8 января, 13 час.
Только что ушла Гнедич. Интереснейшие разговоры с нею. Игра доведена до предела. Я почти выиграла.
Снег. Сумерки в неосвещенной комнате напоминают мне тюрьмы – мои камеры. Проклятий во мне нет.
Одна. Хорошо, что одна. Устала от людей.
Английский разговор по телефону – неожиданный и странноватый: комплекс снов, утренних фантазий, музыки. Любопытно, что именно сегодня, после imaginary conversations моих недобрых утренних часов (бывают такие – подземные).
Самолеты. Редкие снаряды – где-то.
Письма от Никарадзе, от Евг. Мих., от Катерины Галаховой, от Степановой.
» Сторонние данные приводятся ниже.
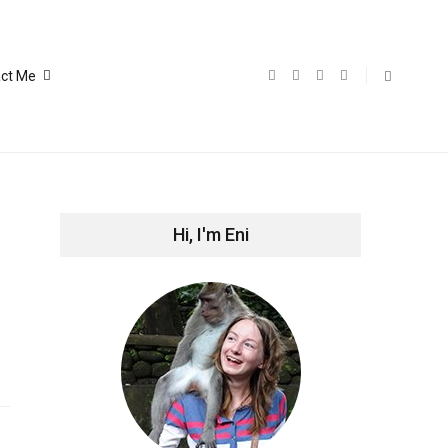
ct Me
Hi, I'm Eni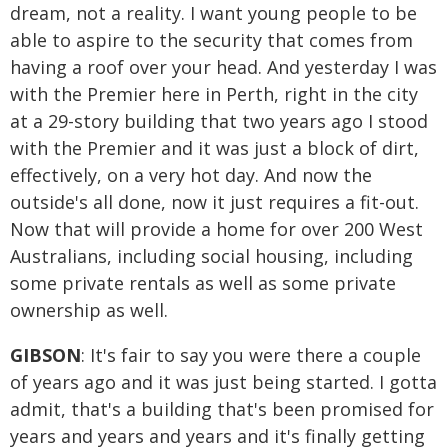
dream, not a reality. I want young people to be
able to aspire to the security that comes from
having a roof over your head. And yesterday I was
with the Premier here in Perth, right in the city
at a 29-story building that two years ago I stood
with the Premier and it was just a block of dirt,
effectively, on a very hot day. And now the
outside's all done, now it just requires a fit-out.
Now that will provide a home for over 200 West
Australians, including social housing, including
some private rentals as well as some private
ownership as well.
GIBSON
: It's fair to say you were there a couple
of years ago and it was just being started. I gotta
admit, that's a building that's been promised for
years and years and years and it's finally getting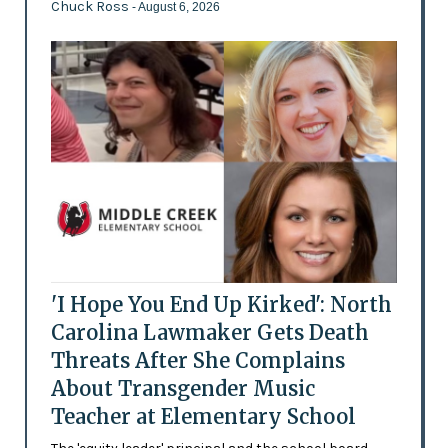
Chuck Ross
- August 6, 2026
'I Hope You End Up Kirked': North
Carolina Lawmaker Gets Death
Threats After She Complains
About Transgender Music
Teacher at Elementary School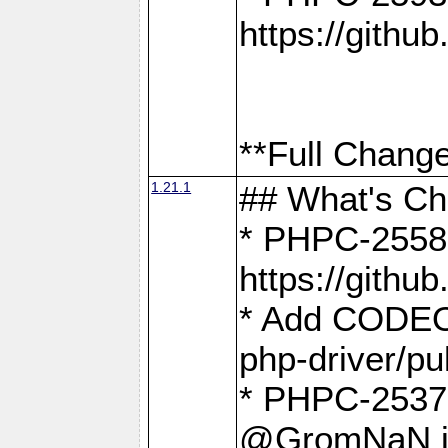
https://gith
**Full Change
1.21.1
## What's C
* PHPC-2558:
https://gith
* Add CODEO
php-driver/pu
* PHPC-2537 
@GromNaN in 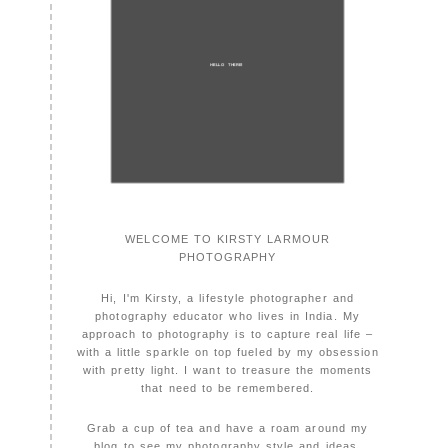
HELLO THERE!
WELCOME TO KIRSTY LARMOUR
PHOTOGRAPHY
Hi, I'm Kirsty, a lifestyle photographer and
photography educator who lives in India. My
approach to photography is to capture real life –
with a little sparkle on top fueled by my obsession
with pretty light. I want to treasure the moments
that need to be remembered.
Grab a cup of tea and have a roam around my
blog to see my photography style and ideas.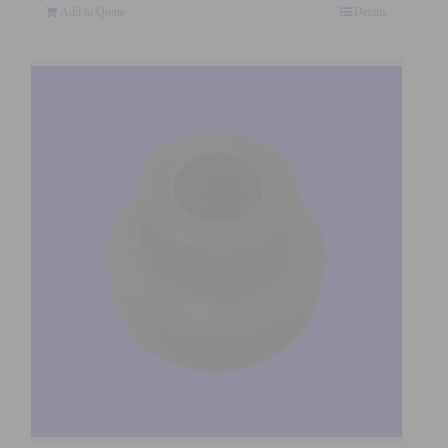
Add to Quote
Details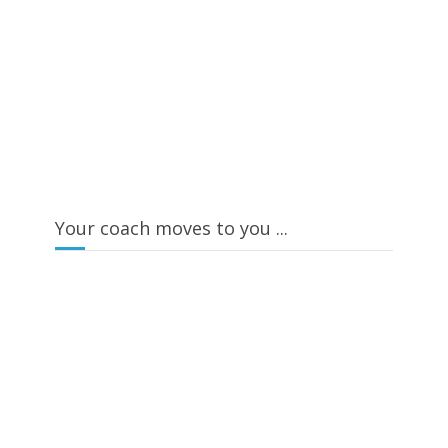
Your coach moves to you ...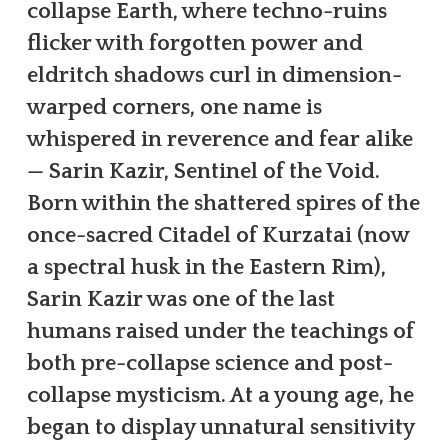
collapse Earth, where techno-ruins
flicker with forgotten power and
eldritch shadows curl in dimension-
warped corners, one name is
whispered in reverence and fear alike
— Sarin Kazir, Sentinel of the Void.
Born within the shattered spires of the
once-sacred Citadel of Kurzatai (now
a spectral husk in the Eastern Rim),
Sarin Kazir was one of the last
humans raised under the teachings of
both pre-collapse science and post-
collapse mysticism. At a young age, he
began to display unnatural sensitivity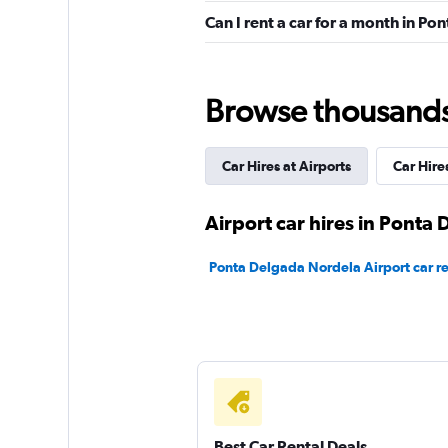
Can I rent a car for a month in P
Luso
2 locations
Browse thousands o
Car Hires at Airports
Car Hires
Final Rentals
2 locations
Airport car hires in Ponta
Ponta Delgada Nordela Airport car re
International Car
1 location
2Rent
Best Car Rental Deals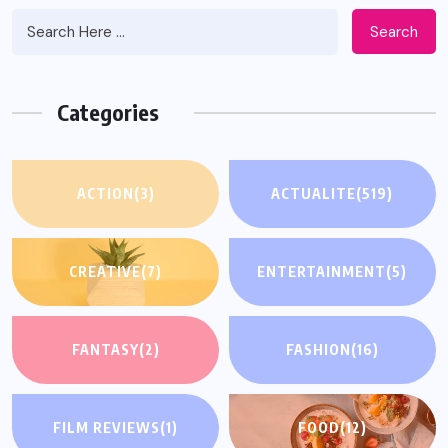
Search
Categories
ACTION
(3)
ACTUALITE
(519)
CREATIVE
(7)
ENTERTAINMENT
(5)
FANTASY
(2)
FASHION
(16)
FILM REVIEWS
(1)
FOOD
(12)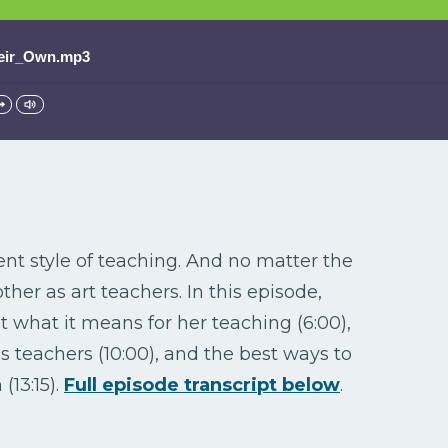
eir_Own.mp3
ent style of teaching. And no matter the
er as art teachers. In this episode,
what it means for her teaching (6:00),
 teachers (10:00), and the best ways to
(13:15).
Full episode transcript below
.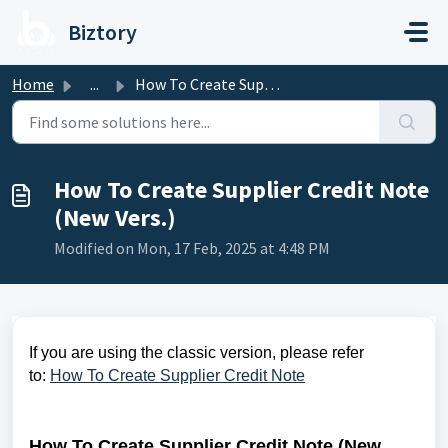
Skip to main content
Biztory
Home
...
How To Create Supplier Credit Note (New Vers.)
How To Create Supplier Credit Note
(New Vers.)
Modified on Mon, 17 Feb, 2025 at 4:48 PM
If you are using the classic version, please refer
to:
How To Create Supplier Credit Note
How To Create Supplier Credit Note (New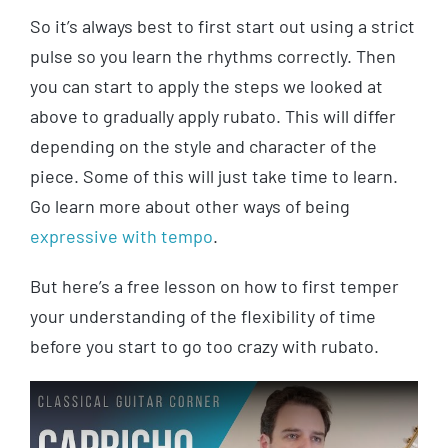
So it’s always best to first start out using a strict
pulse so you learn the rhythms correctly. Then
you can start to apply the steps we looked at
above to gradually apply rubato. This will differ
depending on the style and character of the
piece. Some of this will just take time to learn.
Go learn more about other ways of being
expressive with tempo
.
But here’s a free lesson on how to first temper
your understanding of the flexibility of time
before you start to go too crazy with rubato.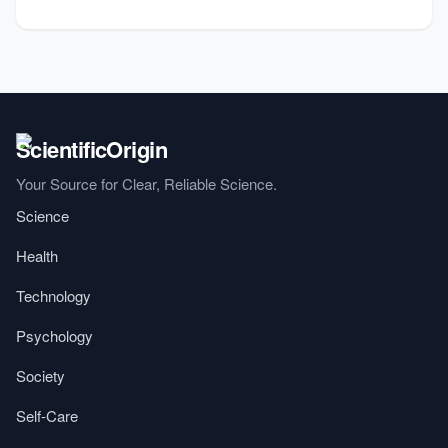
Your Source for Clear, Reliable Science.
Science
Health
Technology
Psychology
Society
Self-Care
Живу, как в мареве, как в черно-перламутровой глади колдовских и японских тарелок на стене: при живом огне тарелки живут, переливается чешуя драконов, сверкают красные глаза, бьют хвосты – драконы готовы пожрать друг друга. И все – нереально, все словно вне, словно не совсем я.
Написала письмо Всеволоду Рождественскому, одному из любимых поэтов мамы. Написала, собственно, неизвестно почему и зачем. Первое письмо в жизни, написанное мною незнакомому человеку. Смешно – так ведь поступают только гимназистки…
Много думаю о прошлом – об очень далеком прошлом, о Москве, о детстве. Ясно чувствую запах московских снегов и запах первых кинематографов. И вижу и слышу: голоса, лица, платья, мебель, жесты. Тяжело.
И еще: о Петербурге 1918–1921 [годов], о Доме литераторов, о моей сверкающей юности, о Замятине, которого тогда еще не знала, о квартетных вечерах, о моем чистом и суровом одиночестве, о высоких, единственно-прекрасных часах в костеле.